Much of FML's forward planning and certainly its costing forecasts are not disclosed to us.However,FML have shown a definitive level of resilience in the face of a few adverse issues over the last 2yrs.In this time FML have pre-expensed many capital works well ahead of time and immediate need.In a sense setting the stage for the next and future production.Not something you do if your lining up a near term capital raising with a depressed share price.
WITHOUT $24m in capital expenditure this QTR and obviously production in July at Coolgardie UP and the cash coming in soon already for CRE operations to pay its latest mining costs for the last 3 months,with only 2/3rds the mining costs ahead of it at Laverton and nearly NO capital expenditure,you can make some reasoned guesses,for those operations also.
I'm more interested personally in what move they make next,now that both sites are essentially sorted for ore and capital expenditure for the next 2yrs.
It leaves the board able to FOCUS on where next.
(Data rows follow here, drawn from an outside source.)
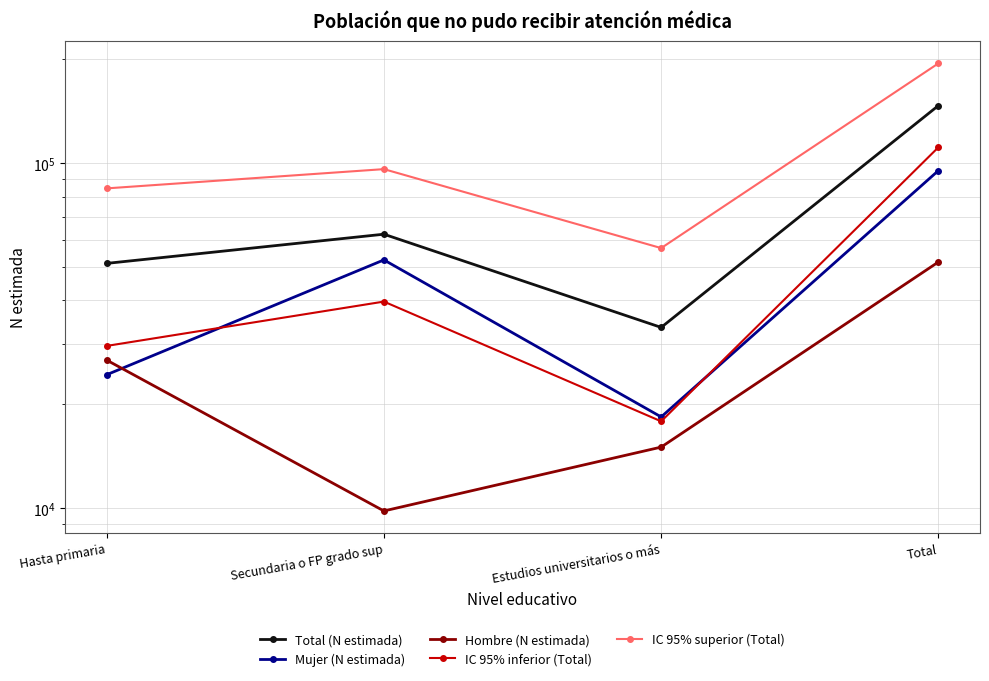

Rank the categories by IC 95% inferior (Total) value from highest to lowest.

Total, Secundaria o FP grado sup, Hasta primaria, Estudios universitarios o más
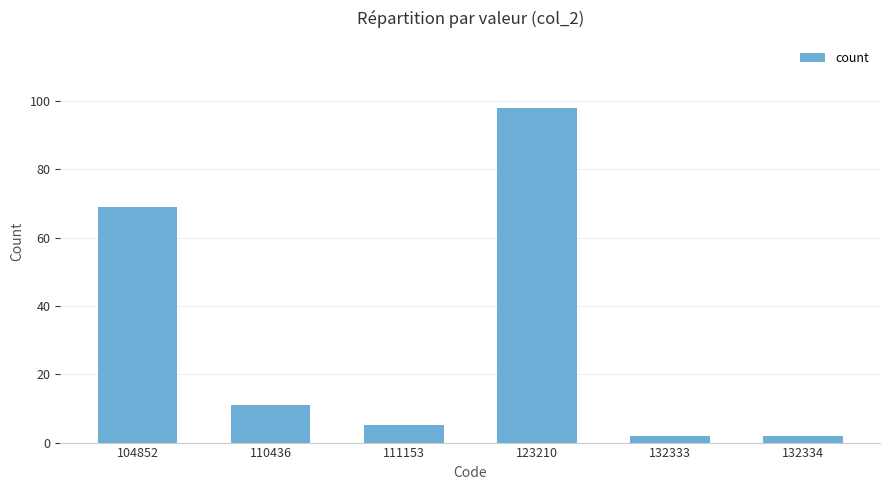

Does the chart contain any negative values?

No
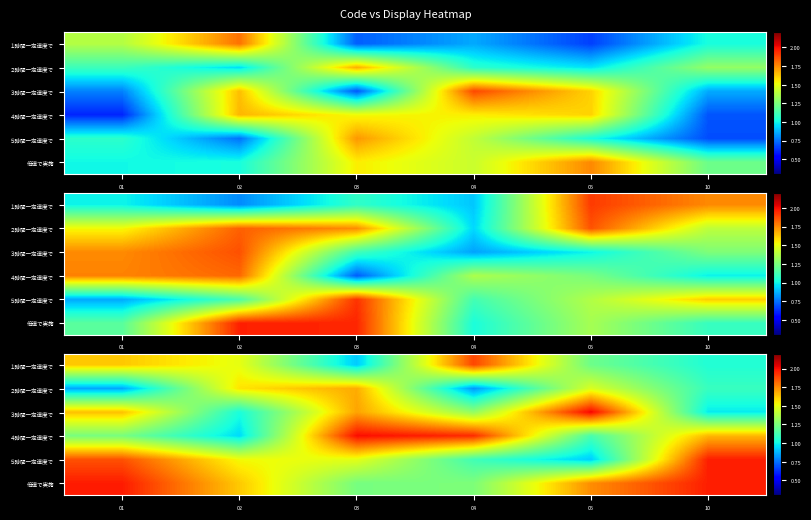

What is the sum of the ３時間一定速度で values at 04 and 03?

3.0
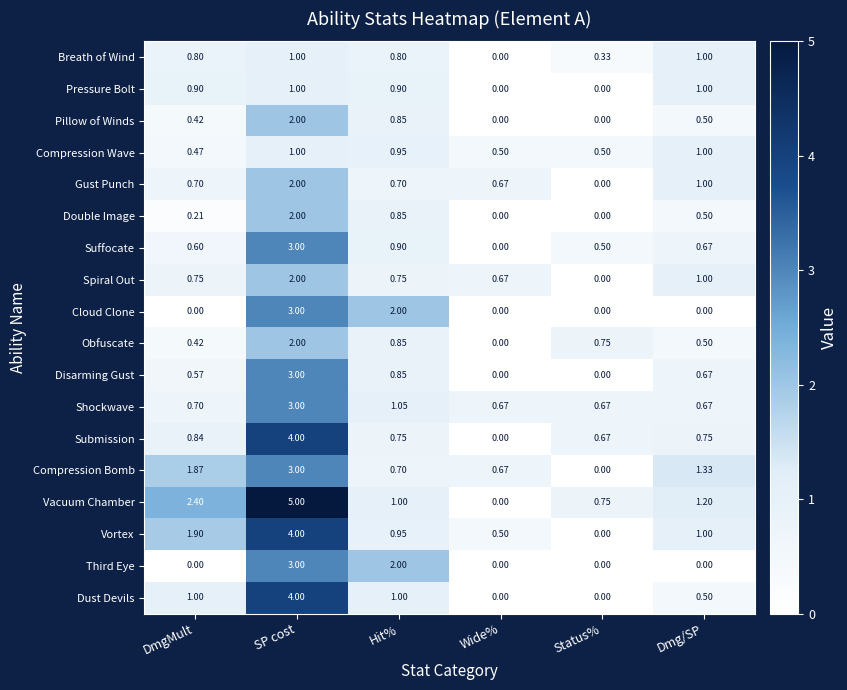

Which series has the largest range (max minus min)?

Vacuum Chamber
Will that be plant expansion,small aquisition for cash,new underground mine,or whether they sit and accumulate cash/gold awaiting the shakeout of miners without forward resource?
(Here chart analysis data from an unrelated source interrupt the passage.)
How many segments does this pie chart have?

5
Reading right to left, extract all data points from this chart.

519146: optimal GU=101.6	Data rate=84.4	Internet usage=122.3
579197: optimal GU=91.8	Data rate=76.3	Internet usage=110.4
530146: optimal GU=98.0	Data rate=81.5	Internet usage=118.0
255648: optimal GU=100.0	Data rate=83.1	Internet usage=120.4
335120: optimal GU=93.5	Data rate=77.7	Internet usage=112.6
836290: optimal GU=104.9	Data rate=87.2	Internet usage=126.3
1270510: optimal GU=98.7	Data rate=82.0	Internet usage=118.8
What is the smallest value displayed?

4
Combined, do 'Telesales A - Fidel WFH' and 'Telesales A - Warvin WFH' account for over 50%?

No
I suspect something that bolts on CHEAP AND EASY which either adds incrementally to higher grade or milling capacity at either or near existing sites.Some PLANT near the MOUNT would kill trucking costs.Maybe it's time to totally resource map that whole area -Nepean Nickel included,just as they are doing at COOLGARDIE and aquire a plant that can be converted from nickel to gold,do both,or gold to nickel if need be.
Already we are seeing mention of puts(last QTR) for gold already at hand.I suspect more gold at hand and more options such as that to maximise/insure returns ahead.
The question may become is it better to keep Gold in the Vault or cash in the bank,or even pre-sell production.
Barrick became what it is now by selling forwards for up to 15? years(DYOR),insulating itself from the last gold fall.
If you could guarantee 100koz a year for ten yrs,and get forwards at $1600 plus an inflation margin,i would be as happy as Larry and that would make FML a Blue chip investment overnight.